*Assigned task*. Please state how many lines in the entries below contain the word "values", giving only the number.
═══ Source records
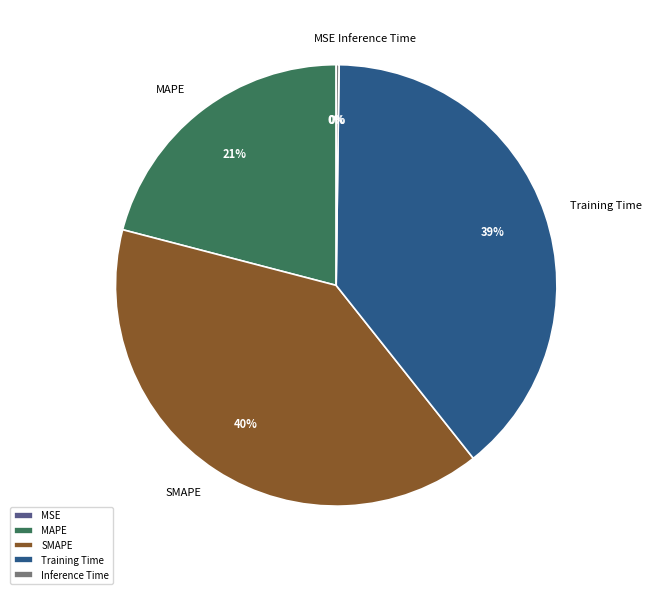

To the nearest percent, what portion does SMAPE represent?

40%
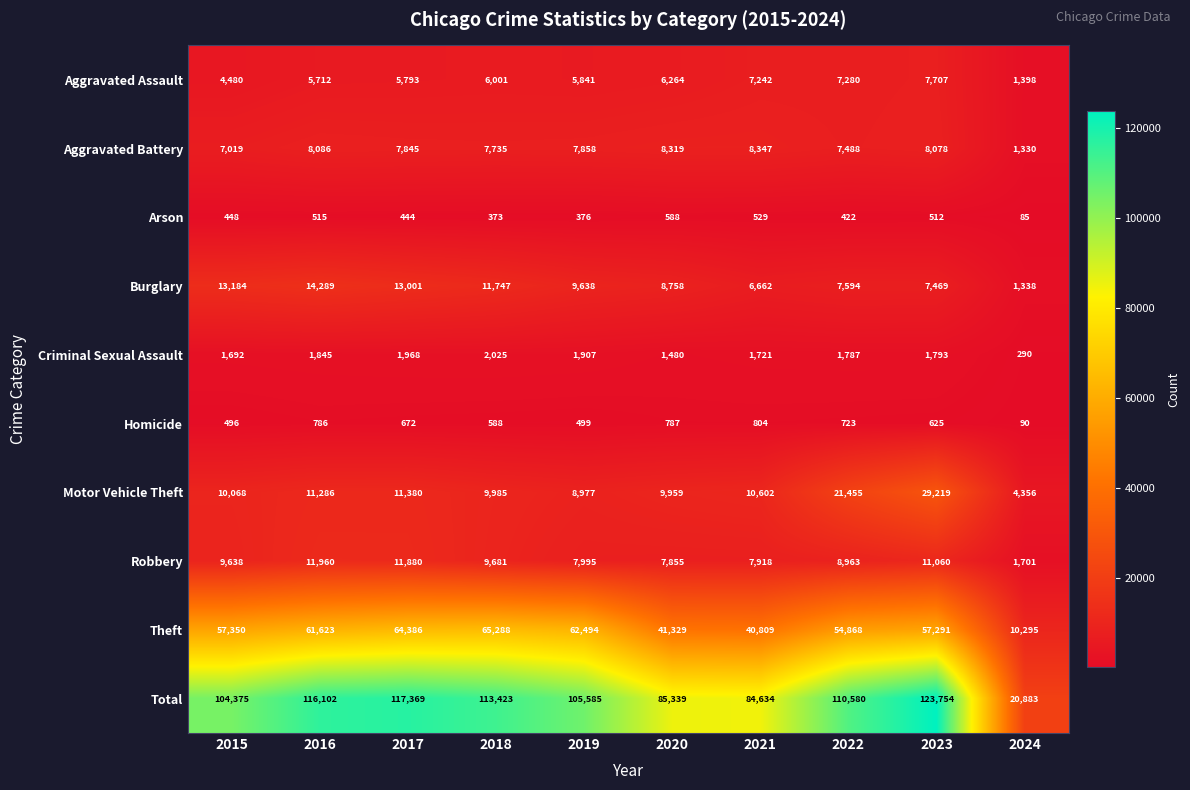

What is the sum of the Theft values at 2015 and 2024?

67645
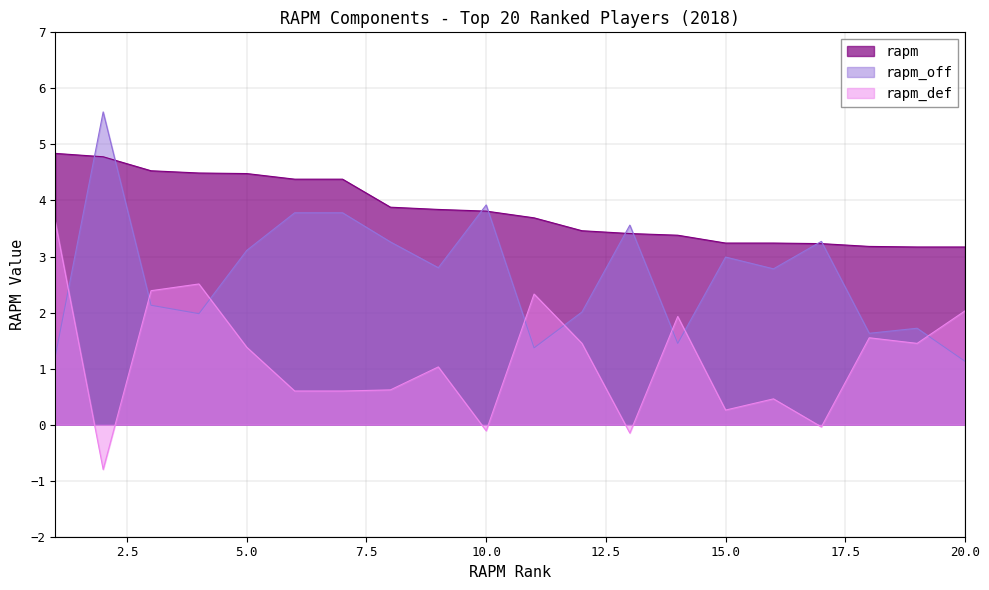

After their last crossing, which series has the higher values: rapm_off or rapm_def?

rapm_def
══════
*Solution to this exercise*. 2